Sunday, January 02, 2005

Earthquake effects are far-reaching

El Defensor Chieftain: Earthquake effects are far-reaching: Socorro is not exactly standing on the same spot where it was on Christmas Day after the 9.0 Sumatra earthquake Sunday. Rick Aster, professor of Geophysics at New Mexico Tech, said the massive quake, of the likes the Earth has not seen for more than 40 years, caused Socorro to be displaced by about one centimeter.
A town 10 thousand miles from the earthquake has moved a centimeter...
The displacement was recorded at the PASSCAL Instrument Center at Tech by a seismic station that is part of the EarthScope program. Aster said Socorro is 10,000 miles away from where the quake occurred. He said the motions from the distant quake were too slow here to be felt by a person. The movement, though, can be detected by sensitive instruments used to monitor quakes globally. Aster said the quake caused the whole Earth to shudder, or ring like a bell.
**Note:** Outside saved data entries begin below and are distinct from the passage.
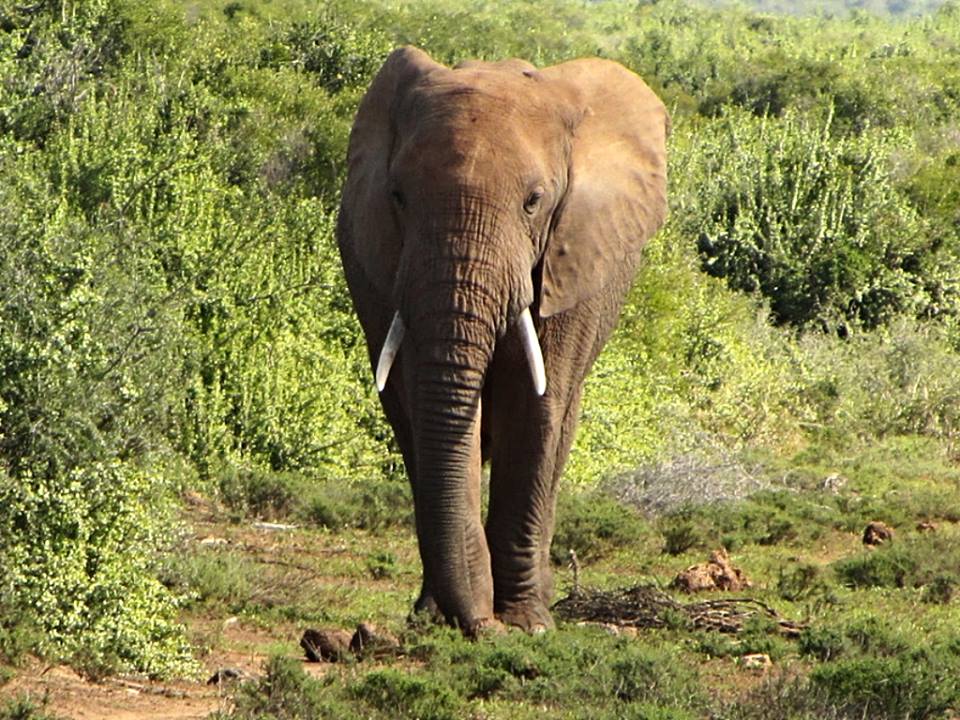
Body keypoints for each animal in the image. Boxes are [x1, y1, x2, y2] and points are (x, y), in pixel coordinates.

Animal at [336, 46, 668, 634]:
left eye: (534, 201)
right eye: (398, 196)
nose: (479, 624)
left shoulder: (572, 262)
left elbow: (532, 407)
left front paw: (526, 624)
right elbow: (430, 407)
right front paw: (450, 618)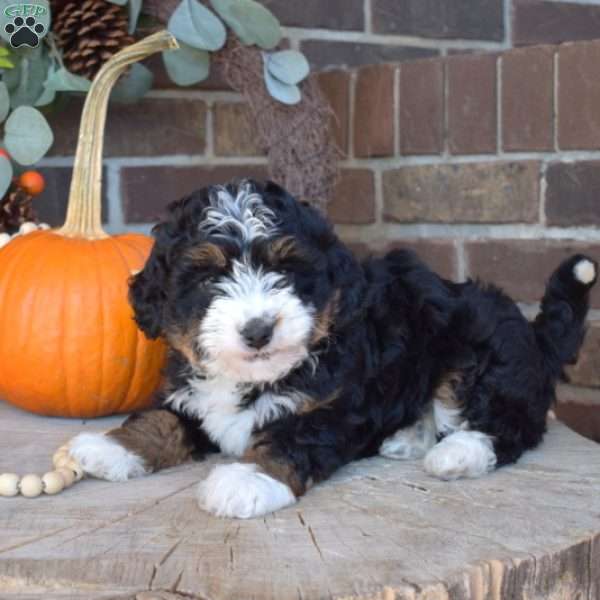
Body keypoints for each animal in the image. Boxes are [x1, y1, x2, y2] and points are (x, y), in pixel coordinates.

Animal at [69, 180, 596, 516]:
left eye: (286, 271)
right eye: (206, 278)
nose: (258, 330)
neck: (255, 377)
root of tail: (535, 336)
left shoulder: (333, 406)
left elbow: (290, 438)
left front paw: (248, 478)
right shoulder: (192, 396)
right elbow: (161, 419)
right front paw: (109, 446)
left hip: (478, 355)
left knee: (512, 425)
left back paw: (458, 453)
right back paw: (406, 437)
The whole earth shuddered.
The frequency at which the Earth rings is lower than an ordinary bell, but when struck with the force of Sunday's earthquake, the ringing can last for several days. 'This is something globally people will be looking at for many years,' he said. 'This really was a remarkable event.'
Can somebody explain how this could effect the whole planet and yet experts say there is no relation between this seismic event and others occurring throughout the world? Haven't we learned enough by now to know that there must be some effect. If a town 10 thousand miles from the quake can move a centimeter, than would not every fault in between also move? It doesn't make sense to me that the entire crust of the planet could ring like a bell and have no effect on all of the cracks in it's surface. If a butterfly flapping it's wings in Brazil can trigger a hurricane in Florida (Chaos Theory) than shouldn't an earthquake in Indonesia have some effect on fault lines elsewhere?